THE EFFECTS OF THREE DISPARATE INSTRUCTIONAL APPROACHES ON SKILL ATTEMPTS AND STUDENT LEARNING IN AN EXPERIMENTAL TEACHING UNIT
Abstract (summary)
The purpose of this study was to examine the effects of three disparate teaching approaches on select product variables in a single lesson ETU. There was a comparison of the instructional approaches to determine if a significant difference existed between the approaches in relation to the number of skill attempts by each student in a randomly selected sample, the amount of student learning on the criterion skill (novel golf task), cognitive understanding of the criterion skill, and the self-rating of each student on a measure of self-efficacy.
Student subjects (N = 244) for this study were members of twelve intact classes of third, fourth, fifth and sixth grade students in two rural elementary schools. The three instructional methodologies consisted of two formal styles, the Command Approach and the Guided Discovery Approach as well as a third style, the No-Instruction Approach. Teachers of the ETU lesson were four experienced teachers trained via a micro-peer training technique in the utilization of the two formal instructional methodologies. The No-Instruction Group was supervised by the investigator, following a written format to ensure no skill related feedback. The ETU for each class was administered over a two consecutive day period, with pre-testing on one day and the twenty-minute ETU lesson and post-testing on the following day. Each teacher taught once using the Command Approach and once using the Guided Discovery Approach. Teacher fidelity to methodology, which was systematically observed, ranged from 92%-100% for the four ETU teachers.

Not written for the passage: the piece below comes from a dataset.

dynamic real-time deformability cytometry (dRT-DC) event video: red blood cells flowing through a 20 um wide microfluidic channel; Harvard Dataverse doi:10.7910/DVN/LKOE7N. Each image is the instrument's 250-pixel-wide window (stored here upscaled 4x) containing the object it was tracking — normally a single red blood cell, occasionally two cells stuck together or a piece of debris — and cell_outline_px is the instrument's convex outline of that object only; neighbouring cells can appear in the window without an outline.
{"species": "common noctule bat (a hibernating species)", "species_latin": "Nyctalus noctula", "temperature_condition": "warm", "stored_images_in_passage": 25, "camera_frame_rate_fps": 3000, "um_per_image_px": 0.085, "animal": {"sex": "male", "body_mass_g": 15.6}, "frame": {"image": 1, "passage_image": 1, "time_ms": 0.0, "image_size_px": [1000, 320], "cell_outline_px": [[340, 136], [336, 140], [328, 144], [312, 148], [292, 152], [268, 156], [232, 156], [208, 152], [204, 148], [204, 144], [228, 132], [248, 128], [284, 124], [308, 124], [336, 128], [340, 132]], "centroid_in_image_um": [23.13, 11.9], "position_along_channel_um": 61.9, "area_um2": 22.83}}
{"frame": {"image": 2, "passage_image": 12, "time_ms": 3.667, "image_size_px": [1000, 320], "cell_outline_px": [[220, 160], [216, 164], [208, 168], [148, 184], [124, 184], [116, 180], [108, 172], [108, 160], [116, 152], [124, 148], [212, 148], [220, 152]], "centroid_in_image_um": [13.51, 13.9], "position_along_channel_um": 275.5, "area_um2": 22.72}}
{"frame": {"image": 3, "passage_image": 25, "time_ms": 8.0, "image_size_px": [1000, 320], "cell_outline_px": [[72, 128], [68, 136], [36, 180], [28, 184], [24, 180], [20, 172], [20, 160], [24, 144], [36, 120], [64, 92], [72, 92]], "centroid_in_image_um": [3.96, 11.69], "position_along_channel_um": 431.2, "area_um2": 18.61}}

Data analysis indicated that while significant learning did occur on the criterion skill and the cognitive measure, there were significant differences between the three instructional methodologies only on the cognitive measure. Students in the formal approaches performed significantly better on the cognitive measure than did the students in the No-Instruction Approach. While no difference was found between the treatment groups on the measure of self-efficacy, there was an expected pattern of higher rating by higher skilled students. Analysis of the skill attempt data revealed that the No-Instruction Approach students had significantly more skill practice attempts per lesson than did the students in the Command Approach and the Guided Discovery Approach.